Los caminos de los movimientos indígenas de nuestro continente

Muy relevante la reflexión de Epifanio Diaz Sarabia, de la etnia Triqui, que aparece hoy domingo en el periódico La Jornada, respecto a la forma de vincularse con el poder que están desarrollando las organizaciones indígenas acá en México, y que como veremos, pueden hacerse extensibles a otros pueblos y a otros movimientos.

Describe, por una parte, la pretensión tradicional de la izquierda, que busca la toma del poder político para la transformación de la sociedad; y por otra, la forma más reciente de lucha, que pretende la transformación del mundo sin la toma del poder (en la vía de la tradición ¿anarquista? de los zapatistas).

Resulta evidente que cualquier posible camino de un movimiento indígena puede darse entre estas dos amplias alternativas, por lo que conviene que exploremos, aunque sea un poco, sus consecuencias y contextualicemos que puede estar apareciendo en esas rutas.

Una de esas vías, vinculada con la izquierda, es la vía armada, ya que frente a la pobreza, el racismo y la represión histórica, siempre se verá como una alternativa… aunque siempre tendrá en frente a un aparato estatal con un enorme poderío en el uso de la fuerza y que se escudará en el cumplimiento de la legalidad.

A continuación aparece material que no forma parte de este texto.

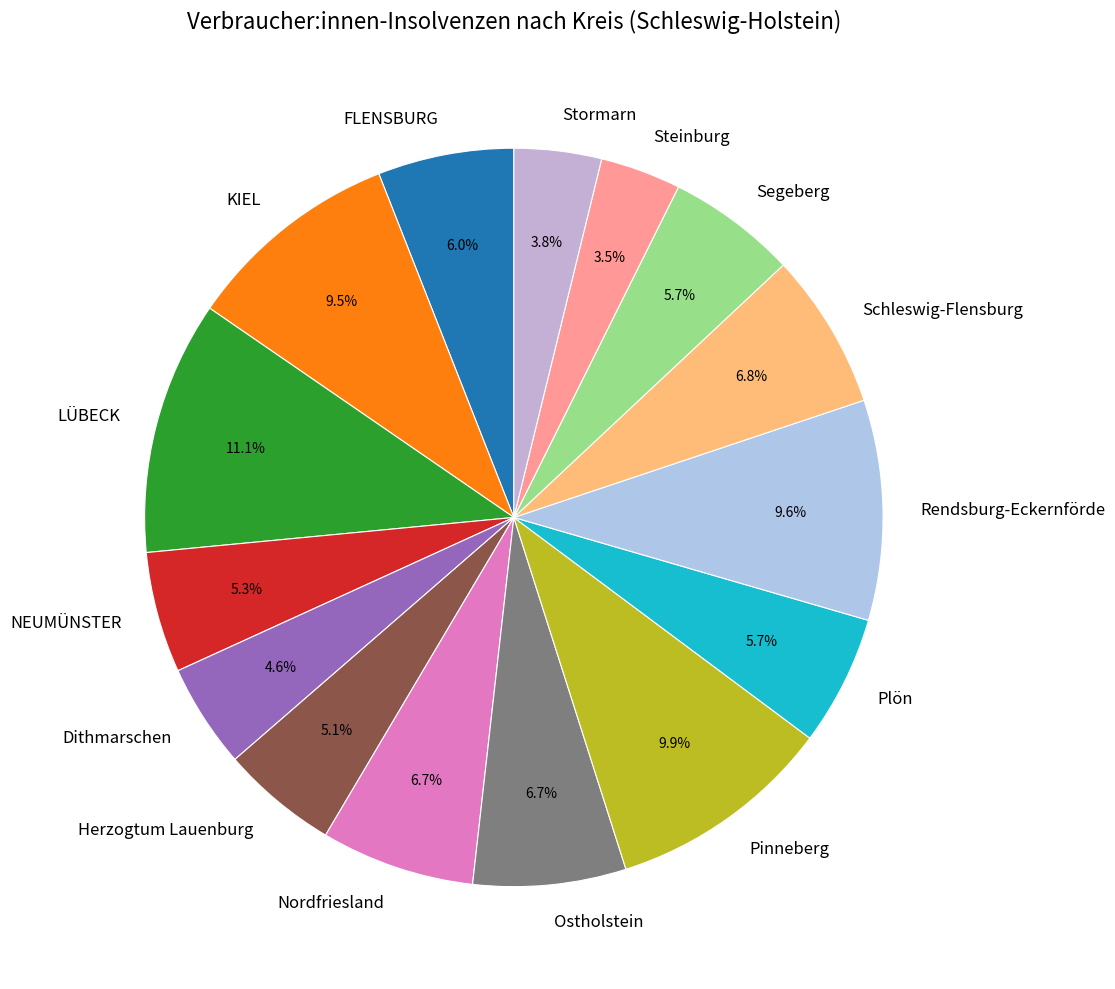

Approximately how many times larger is the value at Steinburg compared to Plön?

0.6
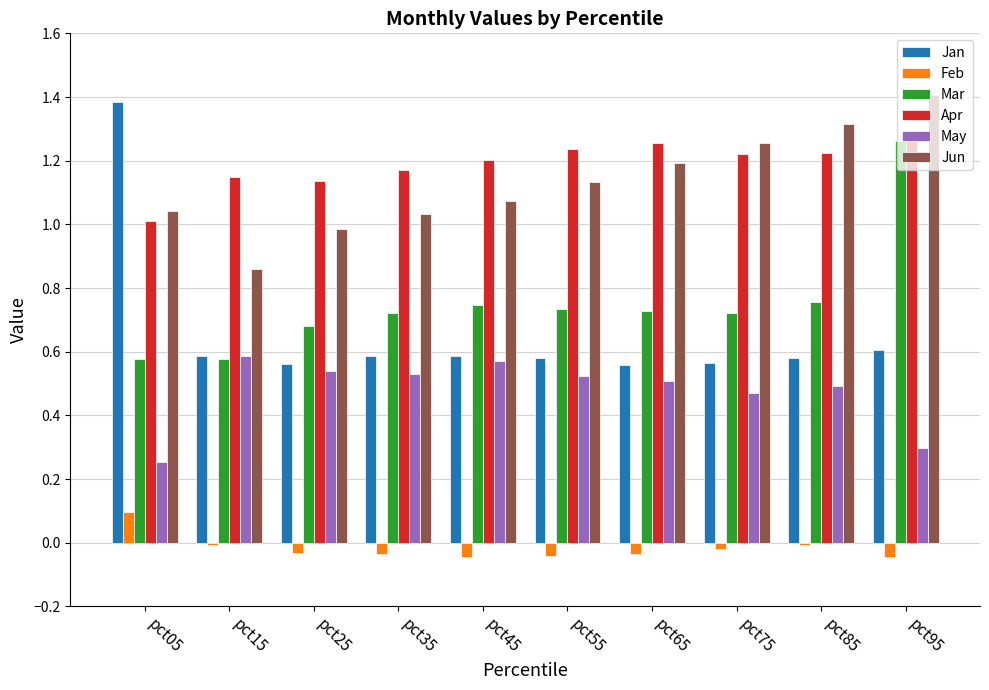

What is the difference between the maximum and second lowest values in the Apr series?

0.2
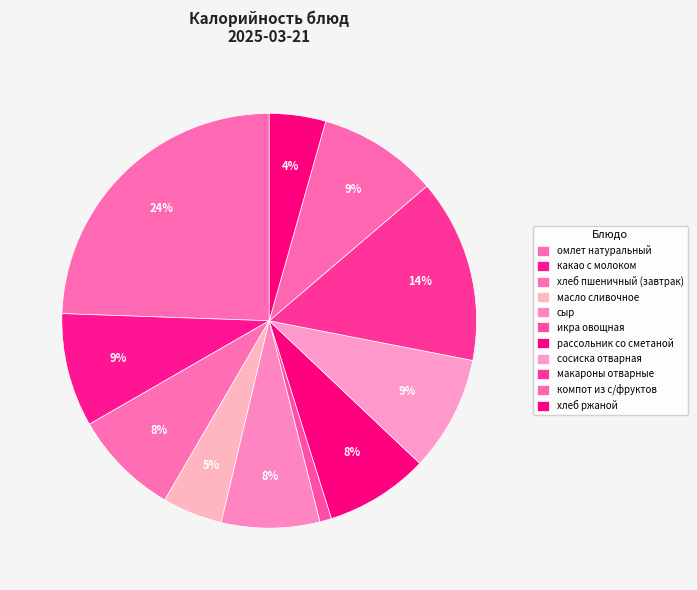

What percentage is the омлет натуральный slice, to the nearest percent?

24%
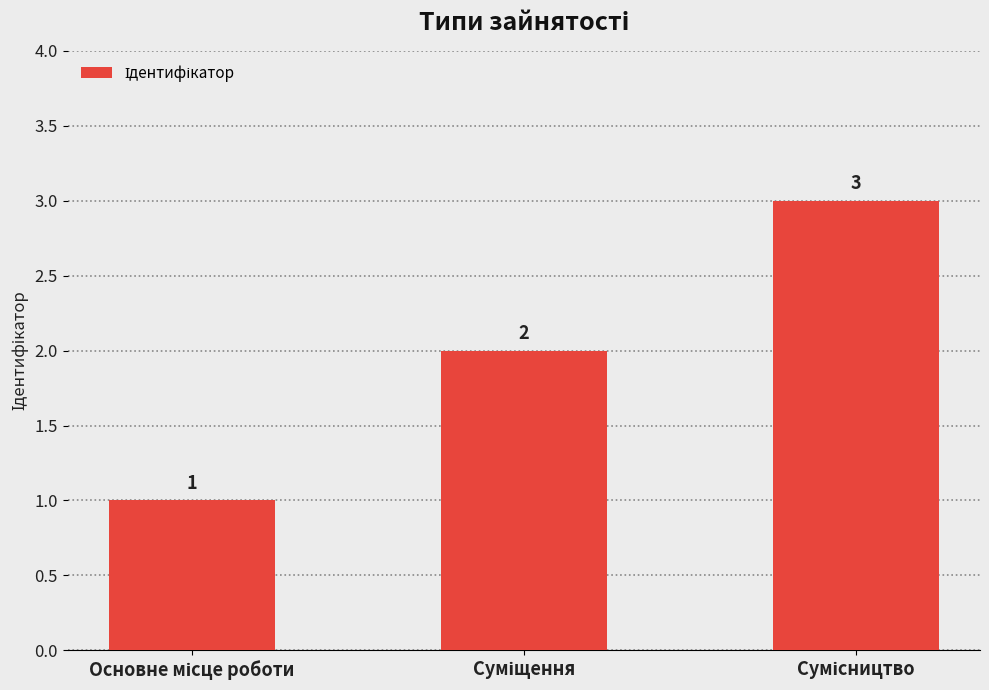

Count the values in the range 1 to 3.

3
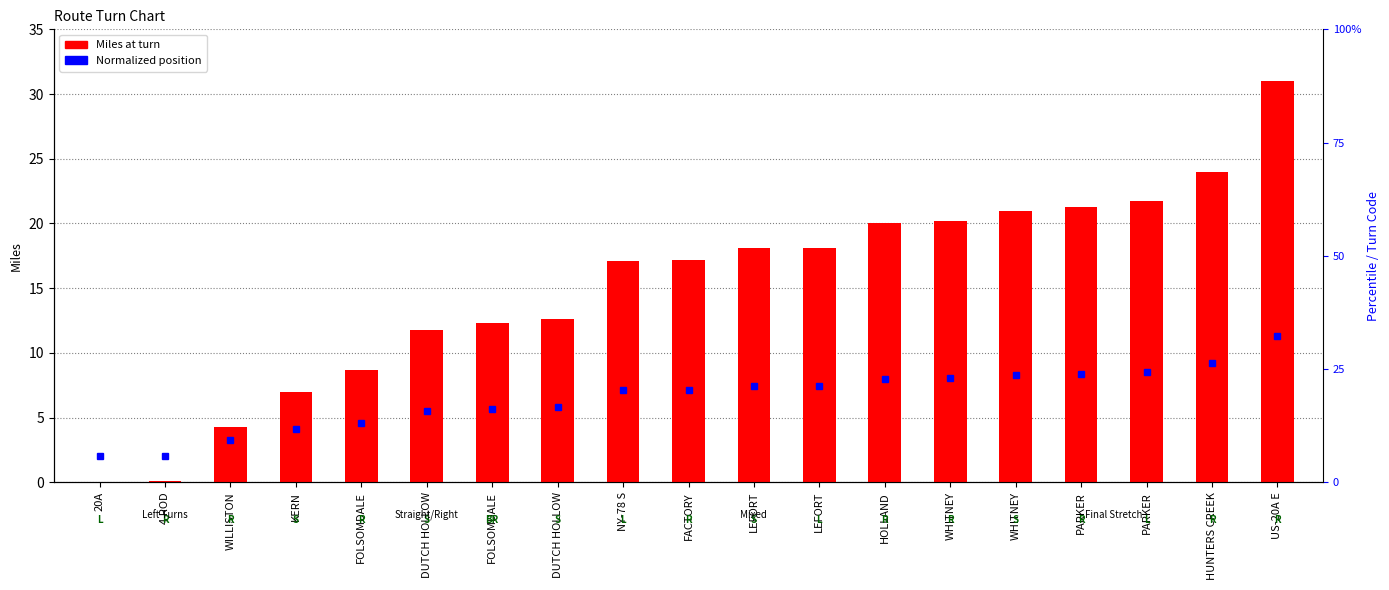

Rank the categories by value from lowest to highest.

20A, 4 ROD, WILLISTON, KERN, FOLSOMDALE, DUTCH HOLLOW, FOLSOMDALE, DUTCH HOLLOW, NY-78 S, FACTORY, LEFORT, LEFORT, HOLLAND, WHITNEY, WHITNEY, PARKER, PARKER, HUNTERS CREEK, US-20A E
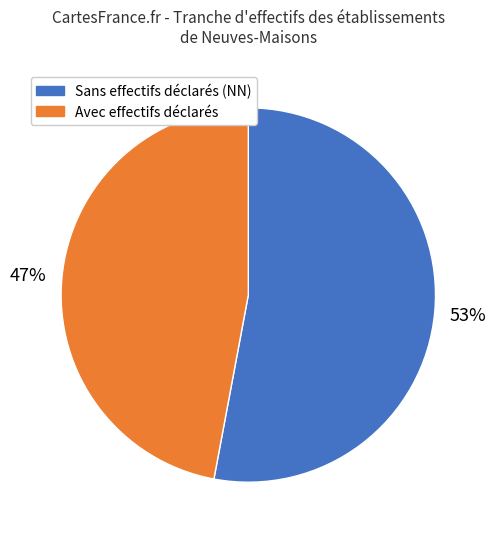

How many segments does this pie chart have?

2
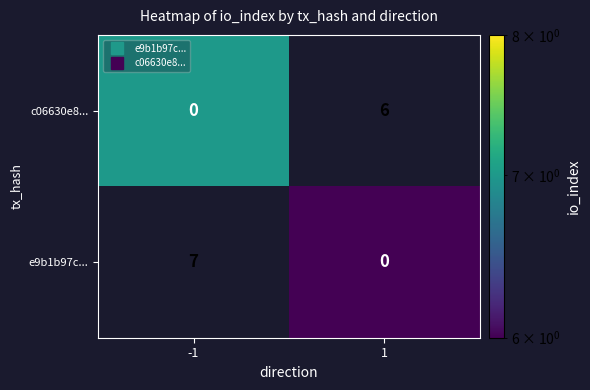

Which series has the largest range (max minus min)?

e9b1b97c...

Este es un camino posible, pero inconducente.

La vía de la autonomía y el rechazo de la toma del poder es muy interesante, y ya he expresado lo relevante que es el zapatismo para todos los movimientos sociales actuales. Pero la autonomía en la práctica se diluye y se confunde con el aislamiento. No se puede confundir autonomía con la pérdida de vínculos con el entorno, y el cuidado de las propias necesidades choca siempre con el límite de las necesidades de los demás. Es lo que sucedió con los zapatistas, que ejercieron su autonomía aislándose de la política mexicana, y quitando el apoyo a Andrés López (AMLO), candidato del PRD, desvinculándose de necesidades sociales mayores que las de su propio movimiento. En términos ideales, la autonomía es una necesidad ética, pero vivimos en un contexto globalizado, en el sentido de que estamos vinculados en red unos con otros, y en donde no se puede absolutizar la autonomía propia, ya que con eso, sacrificamos la de los demás.

Y el tercer camino que se me ocurre, y que empieza a ocurrir inevitablemente cuando los movimientos se consolidan, como ha ocurrido en Ecuador y fundamentalmente en Bolivia, es la opción política partidista. Esta asume la forma más tradicional del poder político, le da legitimidad e intenta cambios desde dentro. Aunque claramente podemos ver que no es viable del mismo modo para todos, ya que no es la misma la base política que puede llevar a Evo Morales a la presidencia, que la supuesta base política que podría tener un partido político mapuche… pero si con la base suficiente para pensar en gobiernos locales. El peligro de esta vía política tradicional es el olvido de la representación y la fetichización del poder, como ya lo hemos visto con el desprestigiado Aucán Huilcamán.

En cualquier caso, y como le está sucediendo a la mayoría de los nuevos movimientos sociales que se oponen al dominio del neoliberalismo, están en la pausa reflexiva que debería llevarlos a un cambio de rumbo y de estrategia para enfrentar el futuro. ¿Cuál será el camino elegido que más perdure en el tiempo?